Hacker News new | ask | show | jobs
by andybest 2991 days ago
Will be interesting to see how compiling to C affects debugging in the real world. LLVM is nice as a target, since it allows you to map generated IR blocks to source locations. Of course, it also means that the compiler needs to link to all of the LLVM libs, which is a bit of a hassle too. (I've found this when working on a Clojure->LLVM compiler bootstrapped from Clojure).
1 comments

You can map locations in generated C code to locations in some other file, too. Standard C has a pragma for it:

    #line <num> "filename"
or, if the filename is the same as the previous pragma, you can omit it from the pragma:

    #line <num>
This pragma is used to inform the compiler of what information it should use when displaying error messages and such. I think it's meant to be used by the C preprocessor, but the preprocessor isn't required to use it, and other programs aren't prohibited from using it.

You might wind up generating a lot of these, but they're really easy to generate as long as you preserve that information all the way through compilation (which I'd assume you'd have to do for LLVM IR regardless).

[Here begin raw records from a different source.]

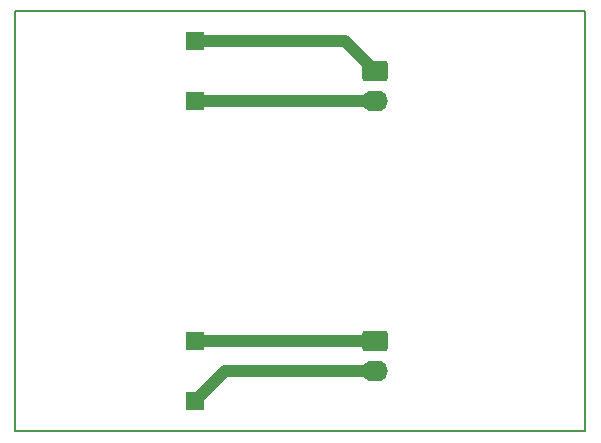
<source format=gbr>
%TF.GenerationSoftware,KiCad,Pcbnew,7.0.9*%
%TF.CreationDate,2023-11-16T11:26:24-06:00*%
%TF.ProjectId,bridge,62726964-6765-42e6-9b69-6361645f7063,D*%
%TF.SameCoordinates,Original*%
%TF.FileFunction,Copper,L2,Bot*%
%TF.FilePolarity,Positive*%
%FSLAX46Y46*%
G04 Gerber Fmt 4.6, Leading zero omitted, Abs format (unit mm)*
G04 Created by KiCad (PCBNEW 7.0.9) date 2023-11-16 11:26:24*
%MOMM*%
%LPD*%
G01*
G04 APERTURE LIST*
G04 Aperture macros list*
%AMRoundRect*
0 Rectangle with rounded corners*
0 $1 Rounding radius*
0 $2 $3 $4 $5 $6 $7 $8 $9 X,Y pos of 4 corners*
0 Add a 4 corners polygon primitive as box body*
4,1,4,$2,$3,$4,$5,$6,$7,$8,$9,$2,$3,0*
0 Add four circle primitives for the rounded corners*
1,1,$1+$1,$2,$3*
1,1,$1+$1,$4,$5*
1,1,$1+$1,$6,$7*
1,1,$1+$1,$8,$9*
0 Add four rect primitives between the rounded corners*
20,1,$1+$1,$2,$3,$4,$5,0*
20,1,$1+$1,$4,$5,$6,$7,0*
20,1,$1+$1,$6,$7,$8,$9,0*
20,1,$1+$1,$8,$9,$2,$3,0*%
G04 Aperture macros list end*
%TA.AperFunction,NonConductor*%
%ADD10C,0.200000*%
%TD*%
%TA.AperFunction,ComponentPad*%
%ADD11RoundRect,0.250000X-0.550000X-0.550000X0.550000X-0.550000X0.550000X0.550000X-0.550000X0.550000X0*%
%TD*%
%TA.AperFunction,ComponentPad*%
%ADD12RoundRect,0.250000X-0.845000X0.620000X-0.845000X-0.620000X0.845000X-0.620000X0.845000X0.620000X0*%
%TD*%
%TA.AperFunction,ComponentPad*%
%ADD13O,2.190000X1.740000*%
%TD*%
%TA.AperFunction,Conductor*%
%ADD14C,1.000000*%
%TD*%
G04 APERTURE END LIST*
D10*
X96520000Y-43180000D02*
X144780000Y-43180000D01*
X144780000Y-78740000D01*
X96520000Y-78740000D01*
X96520000Y-43180000D01*
D11*
%TO.P,J6,1,Pin_1*%
%TO.N,Net-(J3-Pad2)*%
X111760000Y-50800000D03*
%TD*%
%TO.P,J2,1,Pin_1*%
%TO.N,Net-(J4-Pad2)*%
X111760000Y-76200000D03*
%TD*%
%TO.P,J1,1,Pin_1*%
%TO.N,Net-(J4-Pad1)*%
X111760000Y-71120000D03*
%TD*%
D12*
%TO.P,J4,1,Pin_1*%
%TO.N,Net-(J4-Pad1)*%
X127000000Y-71120000D03*
D13*
%TO.P,J4,2,Pin_2*%
%TO.N,Net-(J4-Pad2)*%
X127000000Y-73660000D03*
%TD*%
D12*
%TO.P,J3,1,Pin_1*%
%TO.N,Net-(J3-Pad1)*%
X127000000Y-48260000D03*
D13*
%TO.P,J3,2,Pin_2*%
%TO.N,Net-(J3-Pad2)*%
X127000000Y-50800000D03*
%TD*%
D11*
%TO.P,J5,1,Pin_1*%
%TO.N,Net-(J3-Pad1)*%
X111760000Y-45720000D03*
%TD*%
D14*
%TO.N,Net-(J3-Pad1)*%
X111760000Y-45720000D02*
X124460000Y-45720000D01*
X124460000Y-45720000D02*
X127000000Y-48260000D01*
%TO.N,Net-(J3-Pad2)*%
X111760000Y-50800000D02*
X127000000Y-50800000D01*
%TO.N,Net-(J4-Pad1)*%
X111760000Y-71120000D02*
X127000000Y-71120000D01*
%TO.N,Net-(J4-Pad2)*%
X111760000Y-76200000D02*
X114300000Y-73660000D01*
X114300000Y-73660000D02*
X127000000Y-73660000D01*
%TD*%
M02*

</source>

Interesting, I wasn't aware of the #line directive, thanks!

Yes, you would need to keep track of the source locations for each node in the AST. There is a nice example in the LLVM Kaleidoscope tutorial here: https://llvm.org/docs/tutorial/LangImpl09.html

Bison and lex use #line to make generated C/C++ code (lexer, parser) debuggable, or at least their GNU implementation does, I don't know about other implementations.